Probably the best-known life-size models of Stegosaurus on display at museums and parks are based on a model created by sculptor Louis Paul Jonas for the Sinclair Oil Corporation as part of their Dinoland exhibit at the 1964 New York World’s Fair. The Sinclair Oil Corporation had adopted a Brontosaurus as its emblem in the early 1930s, alluding to the prehistoric source of underground petroleum (actually formed from marine microrganisms, not terrestrial dinosaurs).The tie-in inspired the company to commission life-size dinosaur models for public display and publicity. The first set of models appeared at the Chicago "Century of Progress" World's Fair in 1933 to 1934, including a Stegosaurus. [24] A new set of updated and improved dinosaur models appeared at the 1939 New York World's Fair (1939 to 1940), again including a Stegosaurus. Sinclair Oil's most famous set of dinosaur models was created for the 1964 New York World's Fair (1964 to 1965). Louis Paul Jonas and his studio crew constructed nine life-size dinosaurs out of painted fiberglass over a supporting steel internal structure, working with paleontologists Barnum Brown, Edwin H. Colbert and John Ostrom to reflect the scientific ideas of the early 1960s (including inaccurate upright, tail-dragging postures for Tyrannosaurus and "Trachodon" [ Edmontosaurus ] and a wrong head for Brontosaurus). [25] After the World's Fair ended, the dinosaur models went on a national tour and were seen by millions of Americans in 37 cities in 25 states. The original models were then donated to different public museums and parks in the United States after the Smithsonian Institution reportedly declined to take them. [26] [27] The original 25-foot Stegosaurus model went to Dinosaur National Monument in Utah in 1970, where it is on display outside the Quarry Visitor Center, with the original 1964 colors restored since 2016.
The Stegosaurus model proved to be particularly popular and the Jonas Studios produced multiple copies from the original mold that were purchased by museums and other institutions. Unlike the in many ways outdated Tyrannosaurus and Brontosaurus World’s Fair models (now on display at Dinosaur Valley State Park in Texas), [28] the Jonas Stegosaurus model still looks reasonably accurate based on modern research, apart from the drooping tail (actually held straight) and the vertical tail spikes (now thought to be angled horizontally). The replica models were given local nicknames and remain popular attractions, especially for children. Stegosaurus models on public display outside museums include "Steggie II" at the Cleveland Museum of Natural History (installed 1997), "Wally" at the Berkshire Museum in Pittsfield, Massachusetts (installed 1997 and nicknamed for its "walnut-size" brain; originally known as "Steggie" at the Cleveland Museum (installed 1968), before being moved to Pittsfield and replaced with the new "Steggie II"), "Siegfried" or "Siggy" at the EcoTarium in Worcester, Massachusetts (installed 1964), "Steggy" at the Fernbank Museum of Natural History in Atlanta, Georgia (installed 1992), and "Steggy" at the Cranbrook Institute of Science in Bloomfield Hills, Michigan (installed in 1980 to celebrate its 50th anniversary). [29] [30] [31] [32] [33] The Stegosaurus model at the Milwaukee Public Museum in Wisconsin is located inside as part of the Third Planet exhibit of prehistoric life that opened in 1983. [34] Some of the models have been given different paint jobs over the years, and in some cases refurbished, repaired, and updated by the Jonas Studios.

━━━

== WORK REQUIRED ==
Answer these from the Stegosaurus models text:
1. In what year did the original 25-foot Stegosaurus model go to Dinosaur National Monument?
2. At which institution is the model called "Siegfried" or "Siggy" displayed?
3. What is the name of the Milwaukee Public Museum exhibit that includes a Stegosaurus model?
The material after this text isn't needed for anything here.

== LISTING ==
━━━

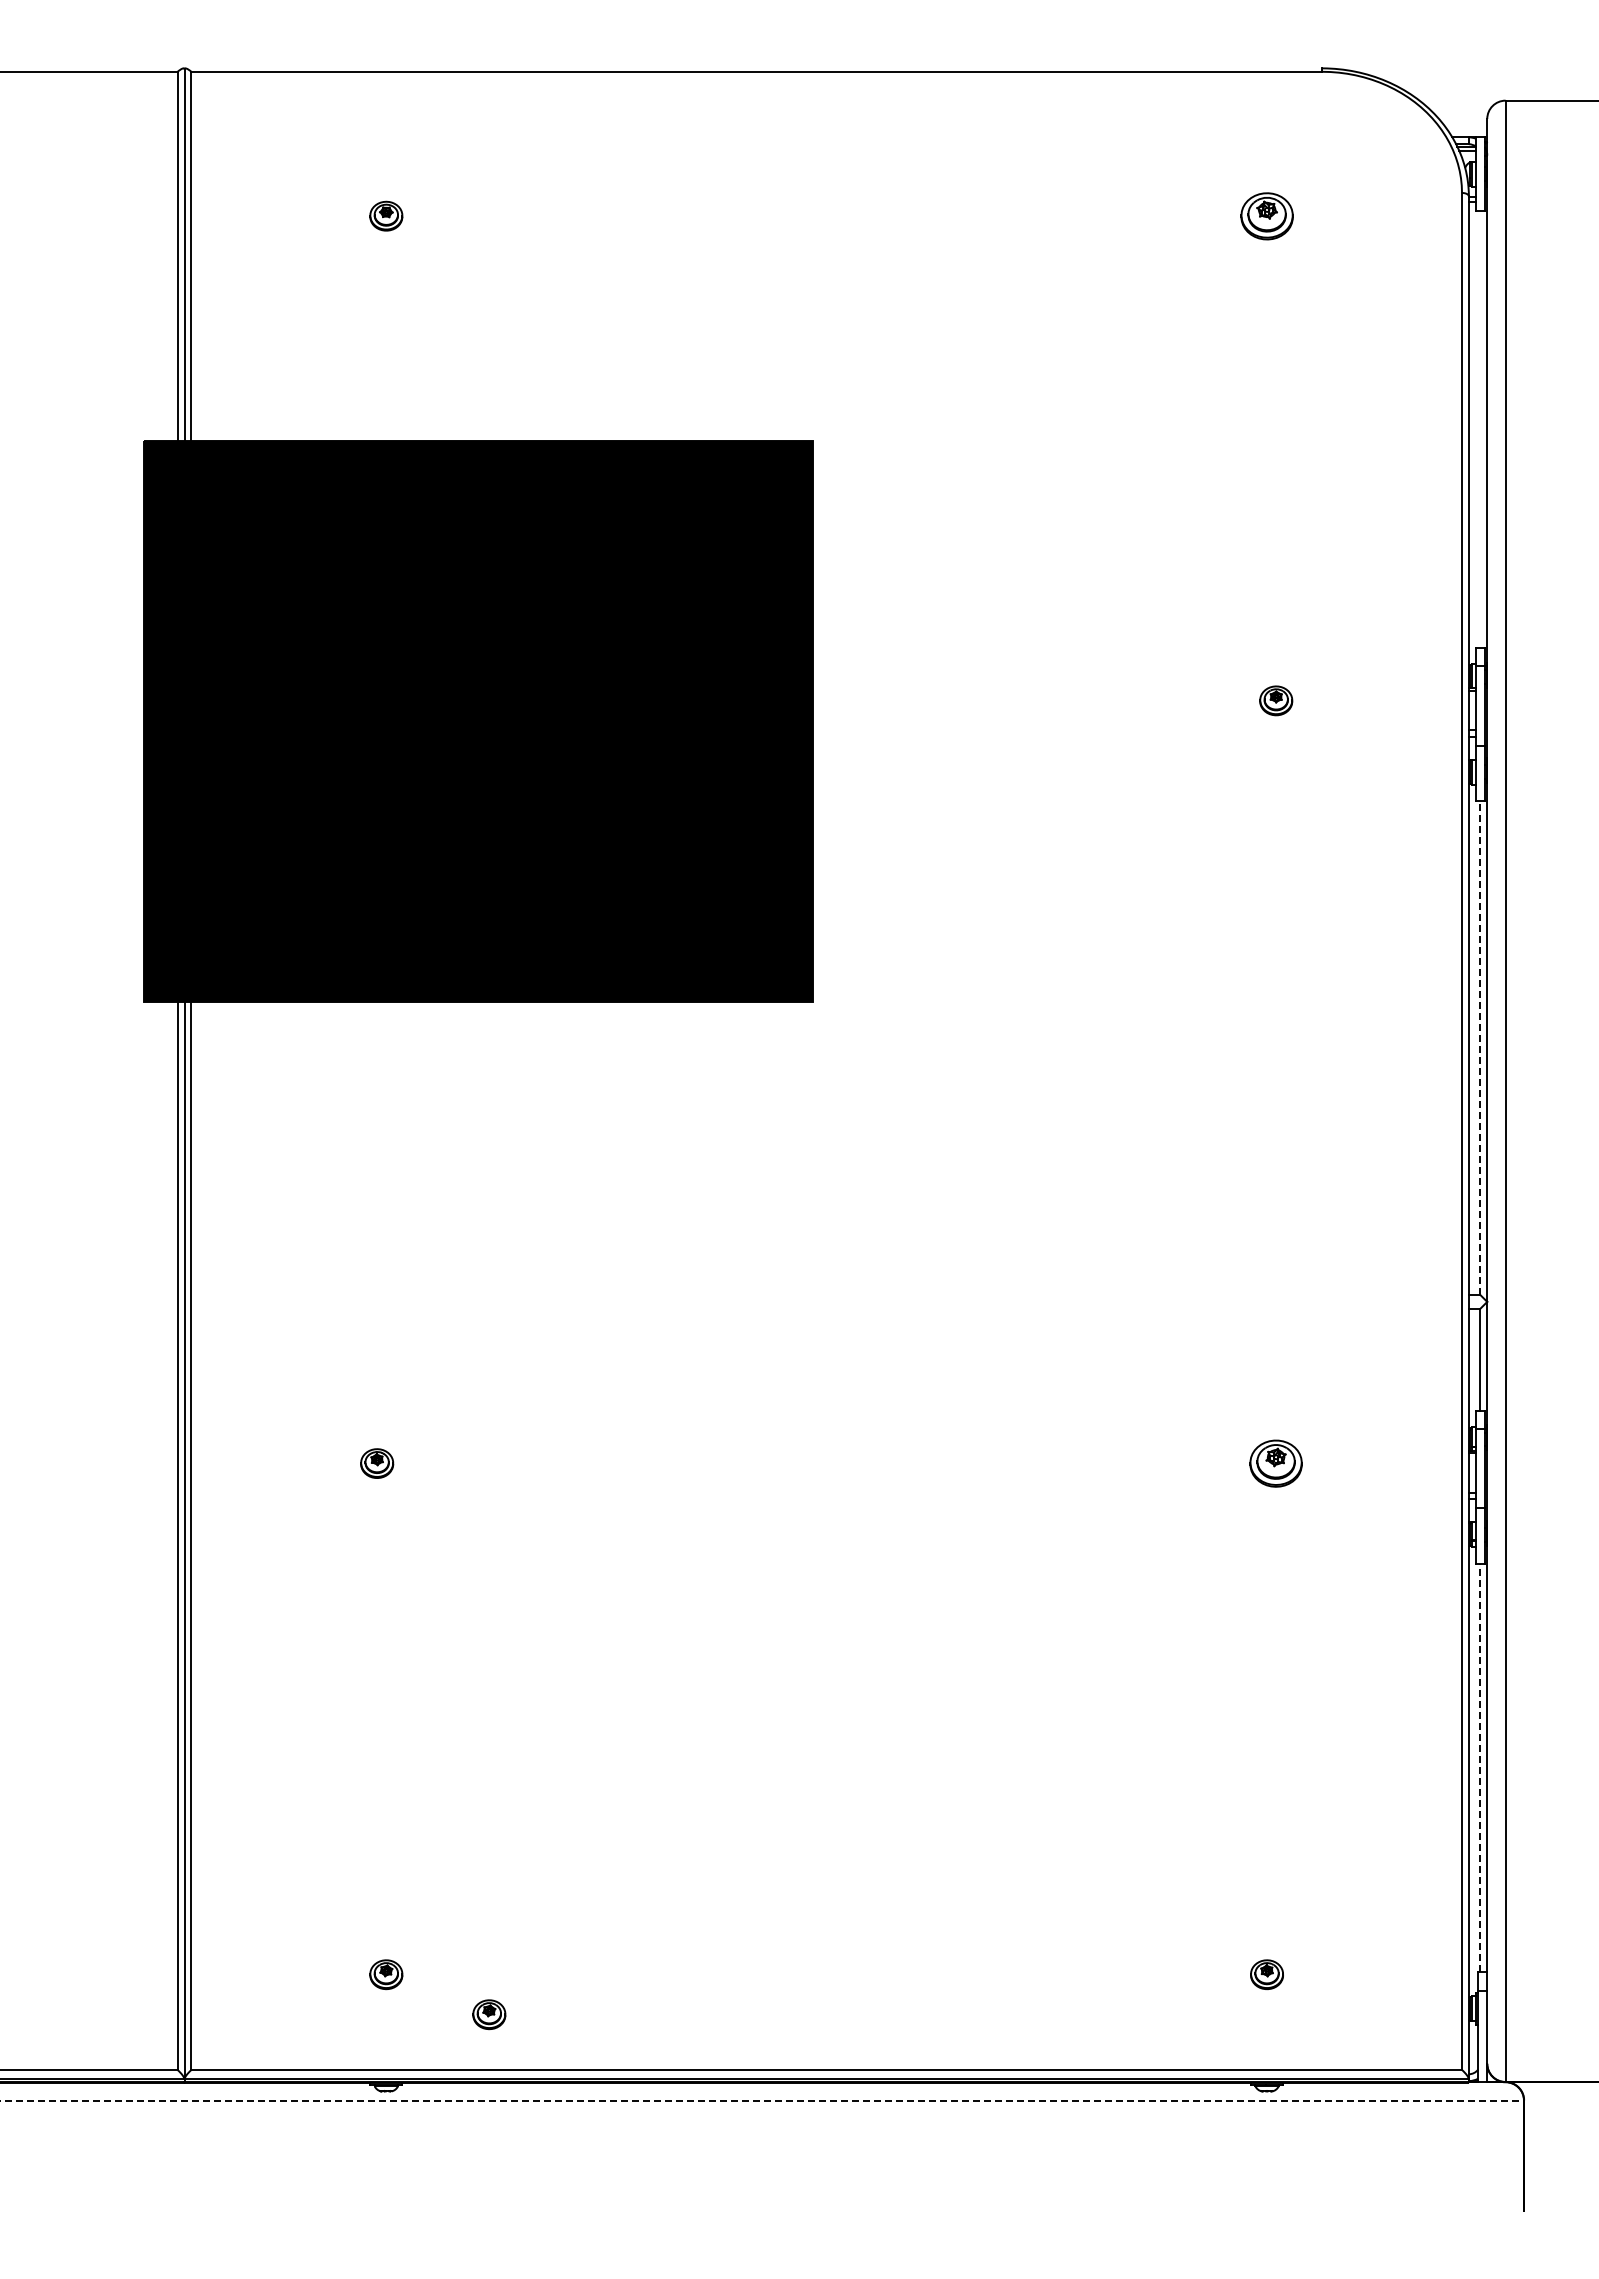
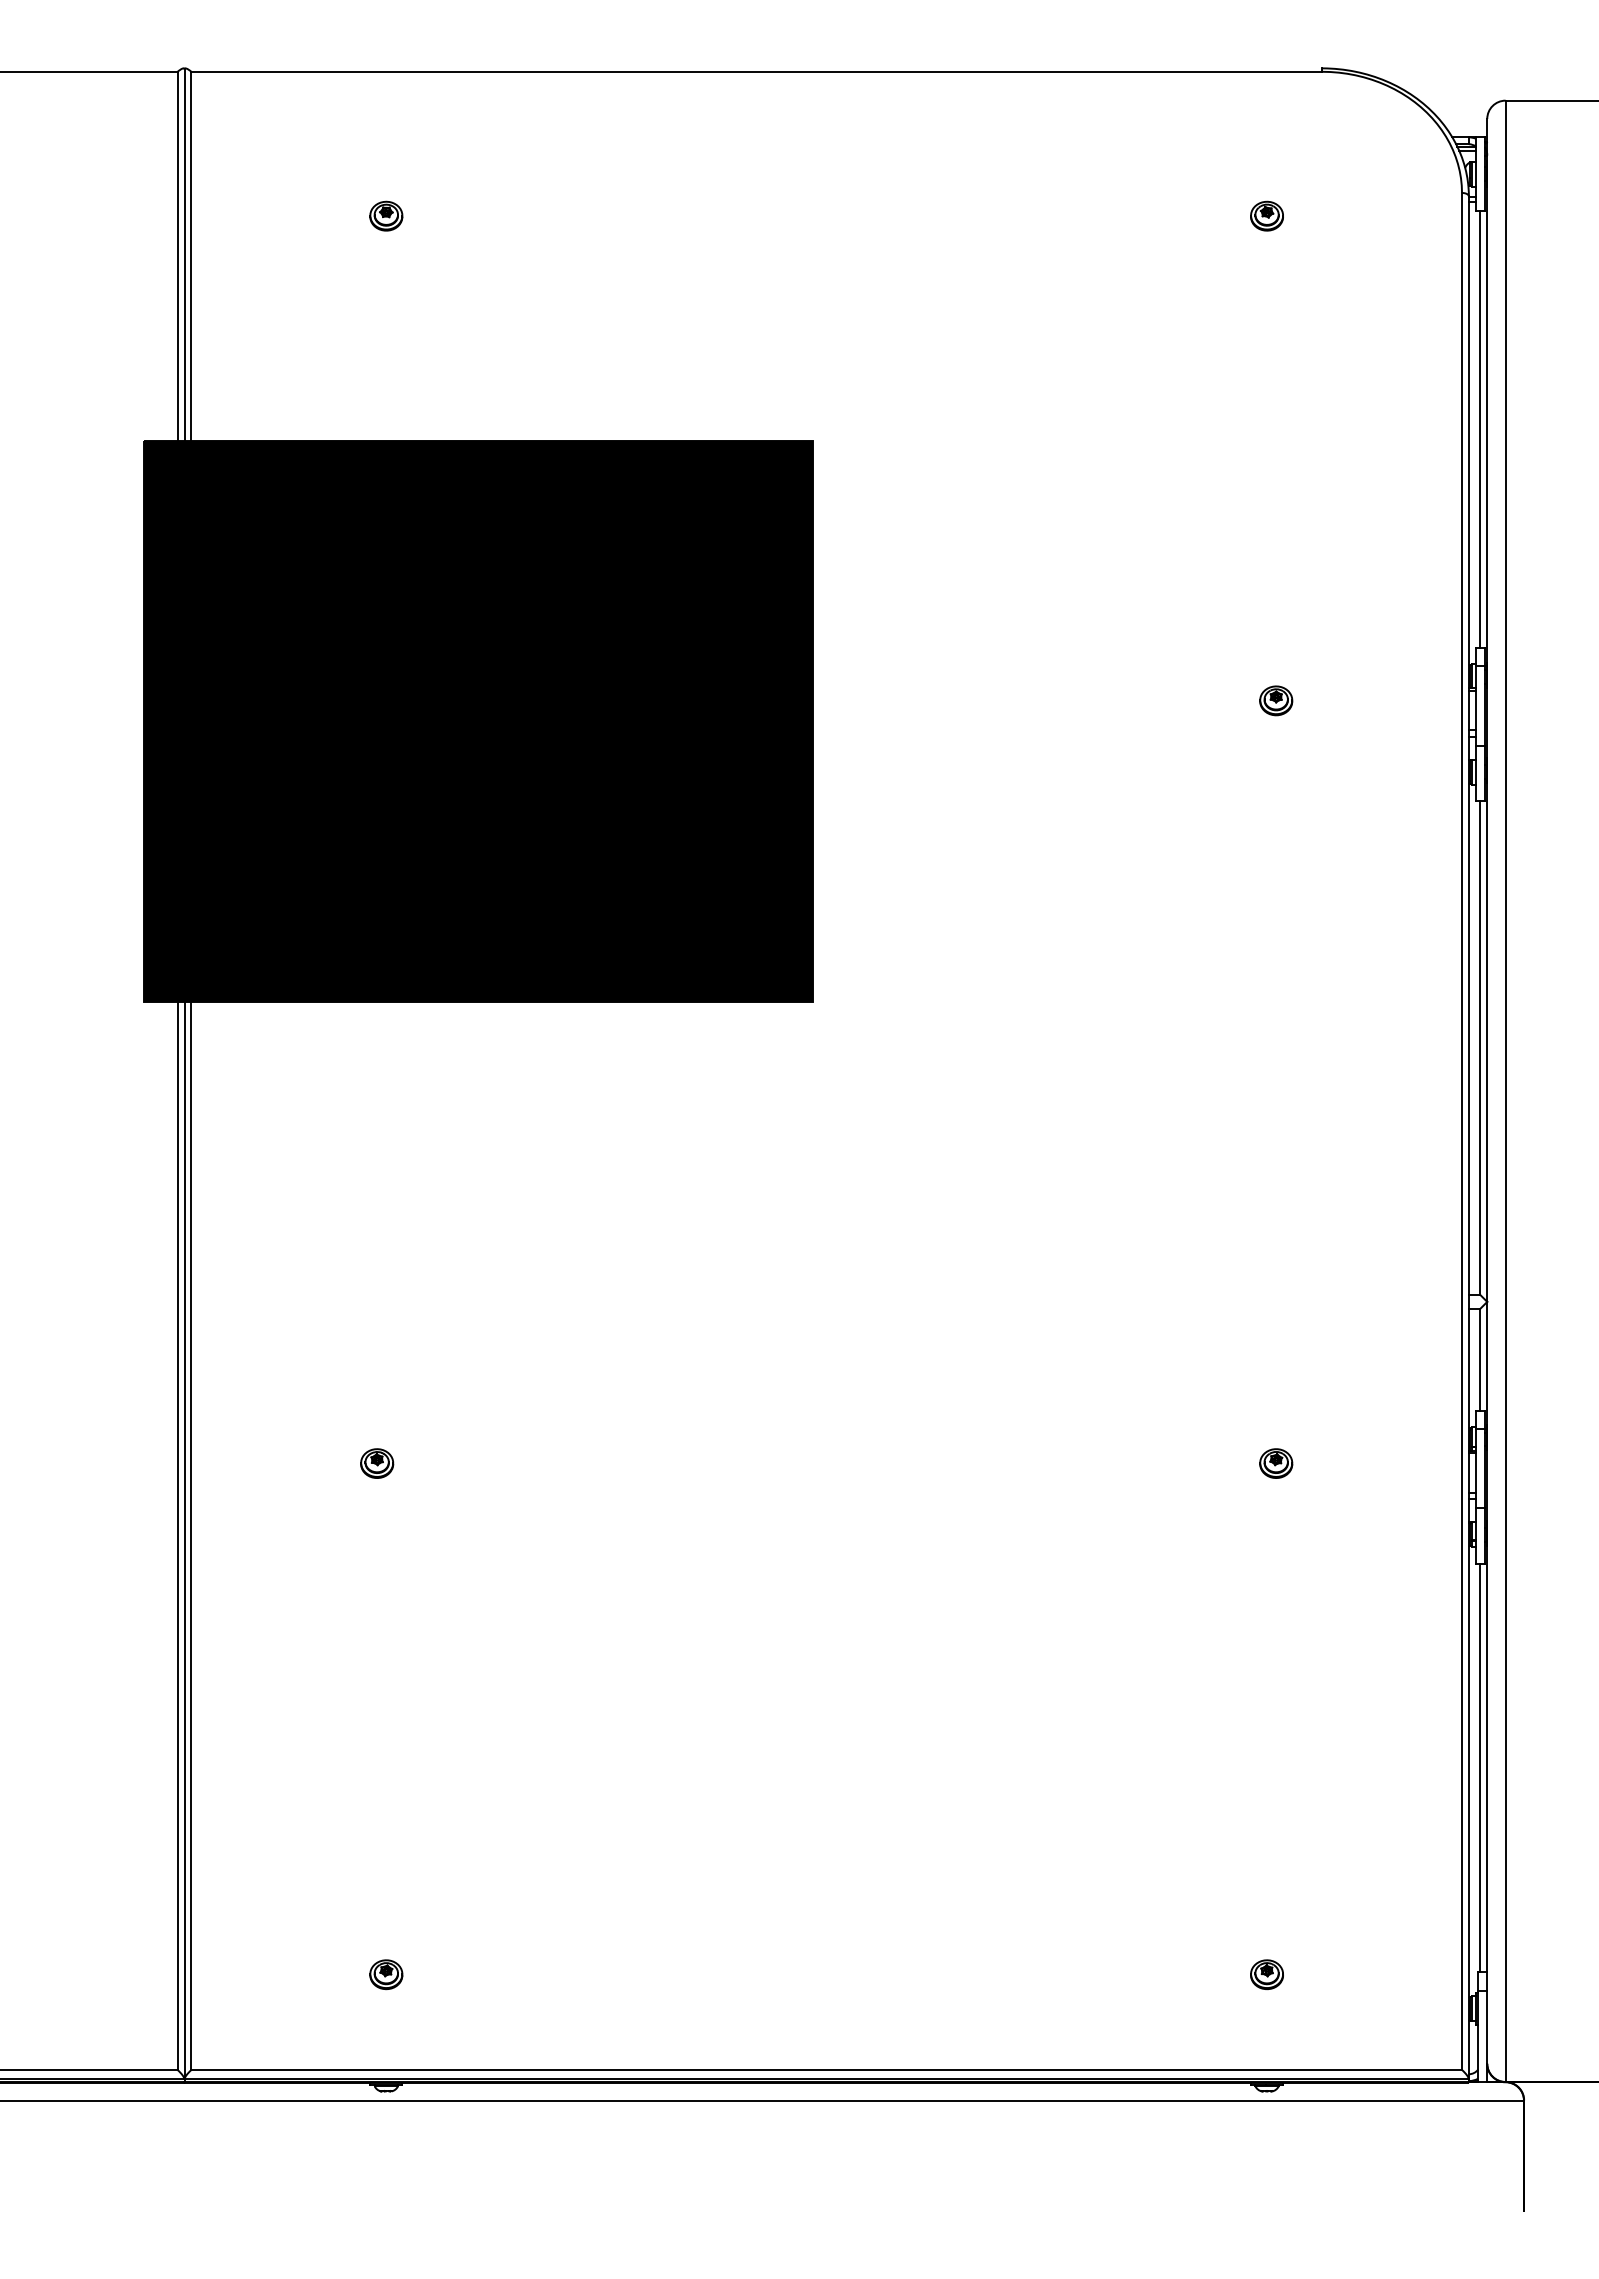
part at (1266, 216) size: 54x49 px -> 34x32 px
line at (1480, 428): none -> present
line at (1480, 1047): dashed -> solid
part at (1275, 1463) size: 54x49 px -> 35x31 px
line at (1480, 1767): dashed -> solid
part at (489, 2014): present -> none
line at (762, 2100): dashed -> solid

━━━

== THE COMPLETED TASK ==
1. 1970
2. The EcoTarium in Worcester, Massachusetts
3. The Third Planet exhibit